▸ **What you need to do**
Reproduce the part of the material that opens with the line containing "為提供精確的服務，我們會將收集的問卷調查內" and closes with the line containing "必要檢查程序以確定其將確實遵守。", character for character. Include both of those lines and nothing else.

▸ **Records for processing**
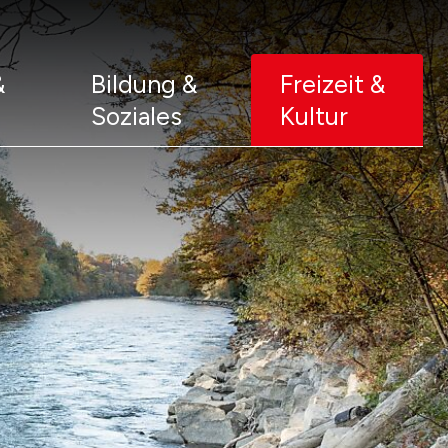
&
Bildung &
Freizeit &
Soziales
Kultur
---
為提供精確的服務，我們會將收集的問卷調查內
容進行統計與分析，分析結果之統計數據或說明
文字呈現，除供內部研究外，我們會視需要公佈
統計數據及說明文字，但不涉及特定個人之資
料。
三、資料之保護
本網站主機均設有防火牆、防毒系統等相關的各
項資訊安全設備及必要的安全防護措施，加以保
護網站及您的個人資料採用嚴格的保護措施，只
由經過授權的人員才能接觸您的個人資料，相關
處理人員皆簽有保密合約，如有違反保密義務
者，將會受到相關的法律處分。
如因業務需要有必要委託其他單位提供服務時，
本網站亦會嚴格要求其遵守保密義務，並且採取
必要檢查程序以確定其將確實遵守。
---
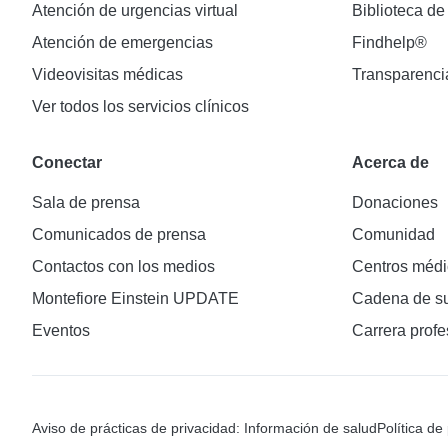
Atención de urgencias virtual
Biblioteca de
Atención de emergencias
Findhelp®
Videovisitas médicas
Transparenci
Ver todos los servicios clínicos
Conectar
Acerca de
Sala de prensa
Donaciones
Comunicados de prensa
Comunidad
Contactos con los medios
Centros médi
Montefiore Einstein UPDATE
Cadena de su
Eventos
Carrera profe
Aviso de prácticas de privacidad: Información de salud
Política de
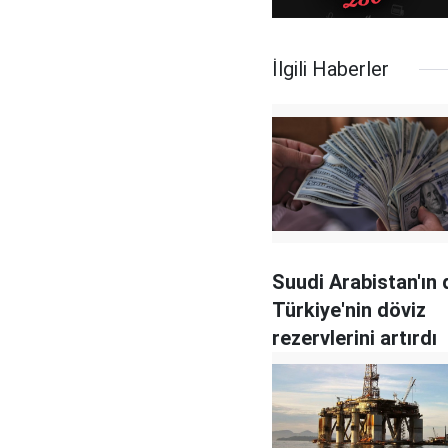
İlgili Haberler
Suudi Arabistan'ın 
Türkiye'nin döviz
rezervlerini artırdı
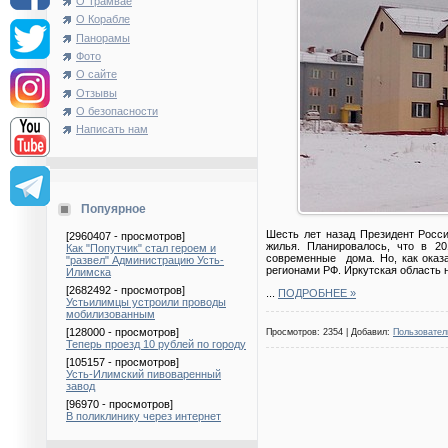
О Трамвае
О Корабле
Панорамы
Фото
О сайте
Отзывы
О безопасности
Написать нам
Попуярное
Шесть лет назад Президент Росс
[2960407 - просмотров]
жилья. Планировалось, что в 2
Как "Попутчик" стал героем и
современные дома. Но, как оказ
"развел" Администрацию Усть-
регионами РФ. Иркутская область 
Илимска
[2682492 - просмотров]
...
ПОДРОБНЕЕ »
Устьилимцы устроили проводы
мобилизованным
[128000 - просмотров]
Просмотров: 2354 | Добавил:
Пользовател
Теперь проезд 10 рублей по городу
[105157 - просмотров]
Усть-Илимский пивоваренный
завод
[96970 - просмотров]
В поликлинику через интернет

▸ **Result of the exercise**
為提供精確的服務，我們會將收集的問卷調查內
容進行統計與分析，分析結果之統計數據或說明
文字呈現，除供內部研究外，我們會視需要公佈
統計數據及說明文字，但不涉及特定個人之資
料。
三、資料之保護
本網站主機均設有防火牆、防毒系統等相關的各
項資訊安全設備及必要的安全防護措施，加以保
護網站及您的個人資料採用嚴格的保護措施，只
由經過授權的人員才能接觸您的個人資料，相關
處理人員皆簽有保密合約，如有違反保密義務
者，將會受到相關的法律處分。
如因業務需要有必要委託其他單位提供服務時，
本網站亦會嚴格要求其遵守保密義務，並且採取
必要檢查程序以確定其將確實遵守。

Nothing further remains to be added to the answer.